Vox has said UBI is ‘not radical’ and, despite what the science shows, says people would be ‘better off’ and the only consequence would be ‘less poverty and higher taxes.’ Vox discusses this left-wing fantasy as a permanent solution to poverty simply held up by privileged rich people who don’t want to pay higher taxes.
Left-wing groups have said efforts to ban UBI payments ‘undermine American values’ and falsely claim every study validates their conclusion that handing out money to the poor with no strings attached, results in better policy outcomes.
Far-left political figures like former President Barack Obama, former Treasury Secretary Lawrence Summers, and former Speaker of the House Paul Ryan, have complained about the potential cost of UBI policies, saying that they do not solve enough of the problem to justify their costs.
Noted Economist Thomas Sowell, in interviews, has also warned that UBI programs that promise to replace the onerous costs of administering the welfare state, will, in fact, never be removed. Instead, he warns, UBI will simply end up as another program in addition to all the others.
Iowa, Arkansas, and Idaho have passed legislation to ban cities and counties from implementing their own basic income programs.

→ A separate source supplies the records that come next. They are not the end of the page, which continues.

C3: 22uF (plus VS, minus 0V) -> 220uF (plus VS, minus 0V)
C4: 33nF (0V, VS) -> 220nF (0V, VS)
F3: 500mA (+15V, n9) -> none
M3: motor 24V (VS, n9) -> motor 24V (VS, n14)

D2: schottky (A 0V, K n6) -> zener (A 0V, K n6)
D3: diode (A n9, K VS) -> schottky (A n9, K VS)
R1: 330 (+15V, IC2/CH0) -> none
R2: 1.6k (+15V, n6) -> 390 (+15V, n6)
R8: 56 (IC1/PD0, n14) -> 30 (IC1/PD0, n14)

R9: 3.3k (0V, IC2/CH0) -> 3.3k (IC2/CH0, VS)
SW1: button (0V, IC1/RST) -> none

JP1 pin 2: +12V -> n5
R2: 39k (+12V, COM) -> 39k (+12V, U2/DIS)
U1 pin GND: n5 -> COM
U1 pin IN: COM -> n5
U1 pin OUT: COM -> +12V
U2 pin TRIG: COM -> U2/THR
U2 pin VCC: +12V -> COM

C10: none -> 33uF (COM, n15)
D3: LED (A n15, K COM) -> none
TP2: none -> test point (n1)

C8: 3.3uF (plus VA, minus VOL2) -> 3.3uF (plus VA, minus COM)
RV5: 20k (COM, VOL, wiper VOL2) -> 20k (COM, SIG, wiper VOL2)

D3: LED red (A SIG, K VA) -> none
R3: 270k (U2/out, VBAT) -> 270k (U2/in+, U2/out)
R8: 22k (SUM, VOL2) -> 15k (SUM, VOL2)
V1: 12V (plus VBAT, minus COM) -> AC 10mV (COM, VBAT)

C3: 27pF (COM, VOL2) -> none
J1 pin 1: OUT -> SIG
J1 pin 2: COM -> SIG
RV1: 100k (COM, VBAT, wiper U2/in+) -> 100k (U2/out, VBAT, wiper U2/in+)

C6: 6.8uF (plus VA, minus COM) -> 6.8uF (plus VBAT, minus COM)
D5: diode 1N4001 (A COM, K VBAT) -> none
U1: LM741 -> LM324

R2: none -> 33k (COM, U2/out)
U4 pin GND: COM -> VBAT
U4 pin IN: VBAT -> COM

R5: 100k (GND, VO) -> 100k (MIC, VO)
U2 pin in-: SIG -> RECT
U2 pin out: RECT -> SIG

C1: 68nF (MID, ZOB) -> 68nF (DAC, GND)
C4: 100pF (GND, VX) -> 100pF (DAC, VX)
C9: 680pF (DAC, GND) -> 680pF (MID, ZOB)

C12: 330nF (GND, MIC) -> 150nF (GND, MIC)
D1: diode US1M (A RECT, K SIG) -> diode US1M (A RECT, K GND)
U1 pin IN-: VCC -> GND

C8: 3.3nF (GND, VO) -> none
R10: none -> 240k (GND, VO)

Yet the Results as Studied: Failure Across the Board
In trials and studies, recipients were given thousands of dollars in U.S. trials. The hope was that this free money would cause their lives to improve and their measurable life’s quality to increase. But the data is crystal clear that it did not work:
No improvements in mental health or stress levels
No gains in physical health or sleep
No better education, jobs, or child development outcomes
No increase in overall life satisfaction
At best, participants worked a little less, but that did not make them any happier. Early stress relief from the cash vanished quickly.
Studies from last year have also shown, in Western countries, that such programs even when well-administered, lead to a reduction in the labor force participation rate. The reduction in work typically correlated with the amount they were being given by the government, meaning that when participants were given $500 from the government, they reduced their working hours so that they typically earned $400 less, netting an average of $100 in greater net wealth.
Media Cover-Up
The most shocking part is not just the failure of UBI, but the media’s coordinated effort to hide its failures. As Karnick notes, these damning results are consistently obscured by journalists and activist researchers desperate to salvage their ideological dream. Press releases spin “tiny positives” while ignoring the overwhelming null results.
Take Denver’s Basic Income Project. Reports boasted of “significant improvements in housing outcomes.” In reality, homeless people receiving $1,000 a month were barely more likely to find housing than the control group.
A Noble Lie
Karnick quotes study author Sarah Miller, who admitted that when the results are disappointing, reporters are not eager to cover them. “People aren’t interested in reading null results,” she said. This leads to what Piper, the analyst cited in the piece, calls “noble lies,” a culture where the media deliberately conceals reality to protect progressive narratives.
Defenders of UBI are now trying to shift the proposals away from wide-implementation, and, instead, focus on smaller societal segments such as pregnant women, domestic violence survivors, or people recently released from prison.
UBI proponents are also now trying to say that the policy works in poor countries, but that rich countries have ‘complex’ problems that money alone cannot solve.
The evidence shows UBI does not deliver on its promises. It does not improve lives, it does not fix poverty, and it does not justify the trillions of dollars in redistributive spending that Democrats and their allies in Big Tech dream of funneling into such schemes.
As Karnick concludes, the honest approach is to let the truth come out, however uncomfortable it may be: simply giving money to the poor will not make them rich.